The next question is how struggling businesses will access this facility. The Ministry of Finance has said that the financial support will be channelled through financial institutions, comprising commercial banks, Islamic banks and development financial institutions regulated by BNM. This is likely to be ok for the larger medium sized companies who will already have relationships with these institutions. But getting support to micro businesses is not so straightforward. The bulk of financing for micro businesses comes from friends, families and personal savings. Only 25% of micro firms have experience getting credit from banks, compared to 86% for medium sized firms. The measures are also likely to be gated behind online systems, which makes sense to manage the flow of requests, but with digital adoption sorely lagging among our micro firms, this may mean they might miss the safety net altogether. We may need to quickly develop new mechanisms to distribute assistance.
So, it is a good sign that government policy has shifted decisively towards putting a safety net in place to help those SMEs who will bear the brunt of this induced-economic slow down. But we also need to ask some tough questions and to clarify our strategy. We need to distinguish between those firms that can adapt to the situation, and those firms who will inevitably face a decline in activity and cash flow problems in the short term. We need to distinguish between micro, small and medium firms as their needs will be different and so too will be the demands they place on the government’s coffers. Third, we need to ensure we have the delivery mechanisms in place to ensure that the assistance can get to those who need it, or all the money in the world won’t make the difference. Then, if we can do all that, we probably have to face up to the fact that RM2 billion won’t last that long. This brings us back to the overarching trade off – how long can SMEs endure the induced slow down and how far are taxpayers able to help them do so.

Text extractions by page:
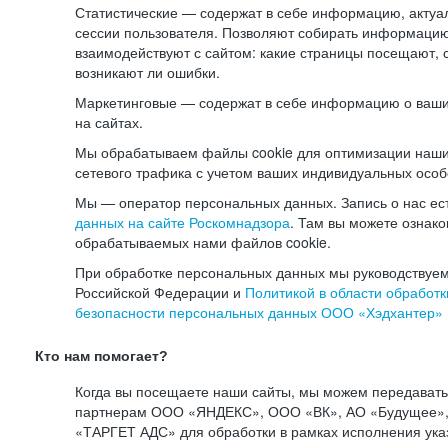
Статистические — содержат в себе информацию, актуа
сессии пользователя. Позволяют собирать информацию 
взаимодействуют с сайтом: какие страницы посещают, 
возникают ли ошибки.
Маркетинговые — содержат в себе информацию о ваши
на сайтах.
Мы обрабатываем файлы cookie для оптимизации наши
сетевого трафика с учетом ваших индивидуальных особ
Мы — оператор персональных данных. Запись о нас ес
данных на сайте Роскомнадзора
. Там вы можете ознак
обрабатываемых нами файлов cookie.
При обработке персональных данных мы руководствуем
Российской Федерации и
Политикой в области обработк
безопасности персональных данных ООО «Хэдхантер»
Кто нам помогает?
Когда вы посещаете наши сайты, мы можем передават
партнерам ООО «ЯНДЕКС», ООО «ВК», АО «Будущее», 
«ТАРГЕТ АДС» для обработки в рамках исполнения ука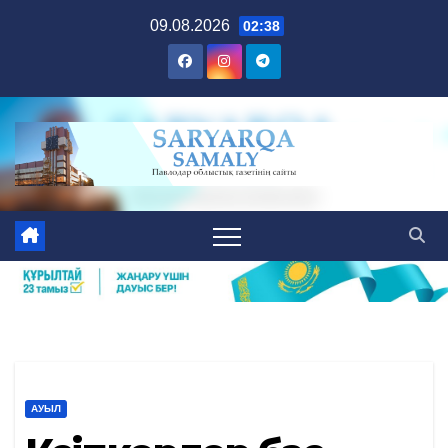
Skip
09.08.2026
02:38
to
content
АУЫЛ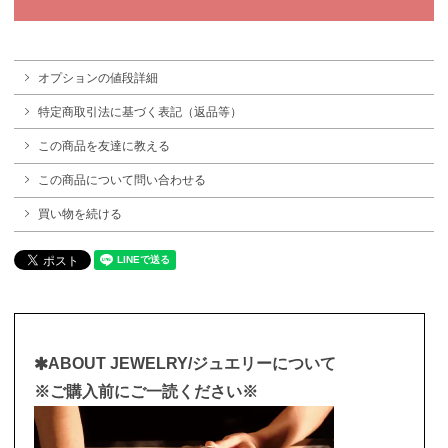
オプションの値段詳細
特定商取引法に基づく表記（返品等）
この商品を友達に教える
この商品について問い合わせる
買い物を続ける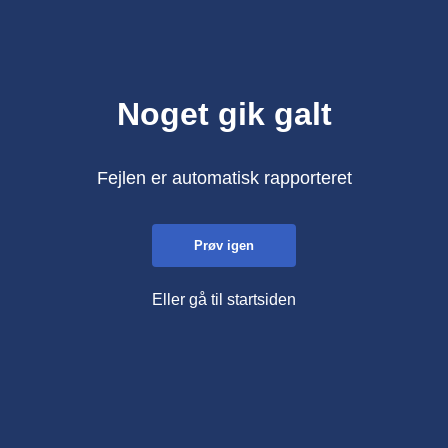
Noget gik galt
Fejlen er automatisk rapporteret
Prøv igen
Eller gå til startsiden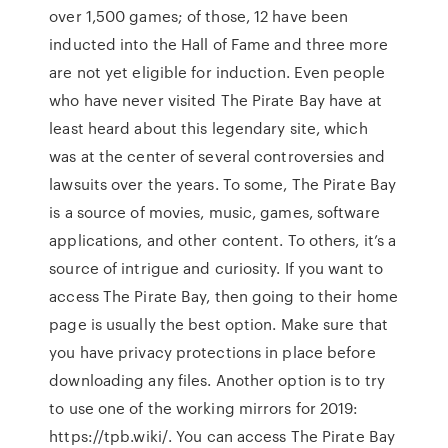
over 1,500 games; of those, 12 have been
inducted into the Hall of Fame and three more
are not yet eligible for induction. Even people
who have never visited The Pirate Bay have at
least heard about this legendary site, which
was at the center of several controversies and
lawsuits over the years. To some, The Pirate Bay
is a source of movies, music, games, software
applications, and other content. To others, it’s a
source of intrigue and curiosity. If you want to
access The Pirate Bay, then going to their home
page is usually the best option. Make sure that
you have privacy protections in place before
downloading any files. Another option is to try
to use one of the working mirrors for 2019:
https://tpb.wiki/. You can access The Pirate Bay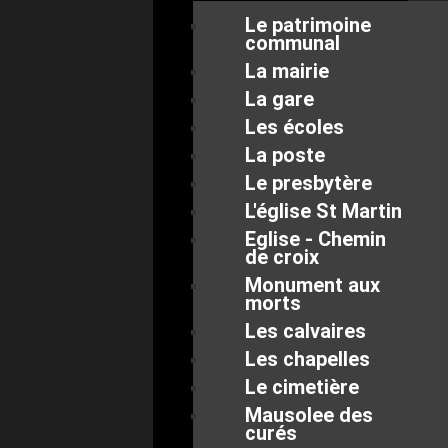
Le patrimoine
communal
La mairie
La gare
Les écoles
La poste
Le presbytère
L'église St Martin
Eglise - Chemin
de croix
Monument aux
morts
Les calvaires
Les chapelles
Le cimetière
Mausolee des
curés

Instructions to follow
Reproduce the passage above on financial support for struggling SMEs in full, word for word.

Solution to this task
The next question is how struggling businesses will access this facility. The Ministry of Finance has said that the financial support will be channelled through financial institutions, comprising commercial banks, Islamic banks and development financial institutions regulated by BNM. This is likely to be ok for the larger medium sized companies who will already have relationships with these institutions. But getting support to micro businesses is not so straightforward. The bulk of financing for micro businesses comes from friends, families and personal savings. Only 25% of micro firms have experience getting credit from banks, compared to 86% for medium sized firms. The measures are also likely to be gated behind online systems, which makes sense to manage the flow of requests, but with digital adoption sorely lagging among our micro firms, this may mean they might miss the safety net altogether. We may need to quickly develop new mechanisms to distribute assistance.
So, it is a good sign that government policy has shifted decisively towards putting a safety net in place to help those SMEs who will bear the brunt of this induced-economic slow down. But we also need to ask some tough questions and to clarify our strategy. We need to distinguish between those firms that can adapt to the situation, and those firms who will inevitably face a decline in activity and cash flow problems in the short term. We need to distinguish between micro, small and medium firms as their needs will be different and so too will be the demands they place on the government’s coffers. Third, we need to ensure we have the delivery mechanisms in place to ensure that the assistance can get to those who need it, or all the money in the world won’t make the difference. Then, if we can do all that, we probably have to face up to the fact that RM2 billion won’t last that long. This brings us back to the overarching trade off – how long can SMEs endure the induced slow down and how far are taxpayers able to help them do so.